| Exercise |
Render this sentence from the excerpt on insulated coveralls in Spanish: "The agreement contains no language which refers to OSHA or to the protection of employees while working under hazardous conditions."

| Excerpt provided |
1. Consistent criteria will be applied to determine when insulated coveralls are to be provided to employees of [the Respondent] who are asked to perform work in Vicksburg during what is defined as other-than-normal winter weather conditions.
2. Other-than-normal winter weather conditions is defined as: When an employee is in a duty status, including responses to winter emergencies after hours, and the temperature is less than 35 degrees Fahrenheit. National Weather Service wind chill factors will be used to adjust the actual measurement. . . . To determine whether other-than-normal temperatures exist, a permanent thermometer will be placed inside the south end of Hangar #4. . . .
          *      *      *      *      *
5. An employee is expected to furnish his or her own winter clothing for conditions that normally exist at the location for which the employee was hired.
6. For employees on TDY [presumably, temporary duty] to work at exterior locations such as Alaska and other high-latitude locations, insulated coveralls will be issued prior to their departure for turn-in when the employee returns.

The agreement contains no language which refers to OSHA or to the protection of employees while working under hazardous conditions.

      Haulman testified that he did not seek an opinion as to the legality of providing coveralls prior to the execution of the agreement because he assumed that the agreement would be legal based upon the decision of the Comptroller General in Matter of: Purchase of Down-Filled [ v61 p266 ] Parkas, 63 Comp. Gen. 245 (1984)(Down-Filled Parkas)(GC Ex. 10). [n6]  According to Haulman, he was not concerned about OSHA requirements (Tr. 145). [n7] 

      Haulman arranged for the purchase of 24 sets of coveralls in January of 2000, which was several months prior to the completion of negotiations. According to Haulman, he was not concerned about OSHA standards, but only wished to ensure that employees would be protected during severe weather conditions (apparently there had been ice storms in Vicksburg around that time). He did not seek a legal opinion prior to initiating the purchase (Tr. 154, 155).

      After the parties had negotiated the agreement Haulman first learned from the Respondent's auditing and legal departments that the agreement was considered to be illegal. On December 6, 2000, he sent a letter to Caples, who was then the Acting President of the Union, (Jt. Ex. 2) informing her that, after intensive legal research, the Respondent could find no way in which to legally implement the agreement. He further stated that he would provide Caples with a legal opinion at their tentatively scheduled meeting of December 13, 2000. A copy of the letter was addressed to Ellen Kolansky, the Panel representative with whom the parties had been dealing.

      On December 13, 2000, Haulman provided Caples with a copy of a memorandum dated December 11, 2000, from Timothy L. Felker, Jr., an attorney for the Respondent (GC Ex. 9) to the effect that the Respondent could not legally expend appropriated funds to purchase coveralls for employees. [n8]  In support of his conclusion Felker cited the Down-Filled Parkas case, which he described as the "controlling GAO decision". Felker further stated that the decision stands for the general rule that employees are required to come to work properly attired for the requirements of their positions and that it is the personal responsibility of each employee to provide necessary wearing apparel.

| Dataset content |
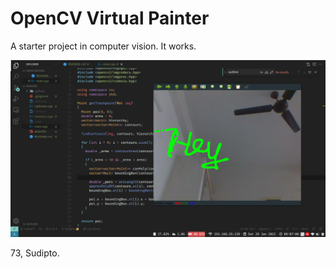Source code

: # OpenCV Virtual Painter

A starter project in computer vision. It works.

![Screenshot of the project working](./.github/demo.png)

73, Sudipto.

| Result of the task |
El acuerdo no contiene ningún texto que haga referencia a la OSHA ni a la protección de los empleados mientras trabajan en condiciones peligrosas.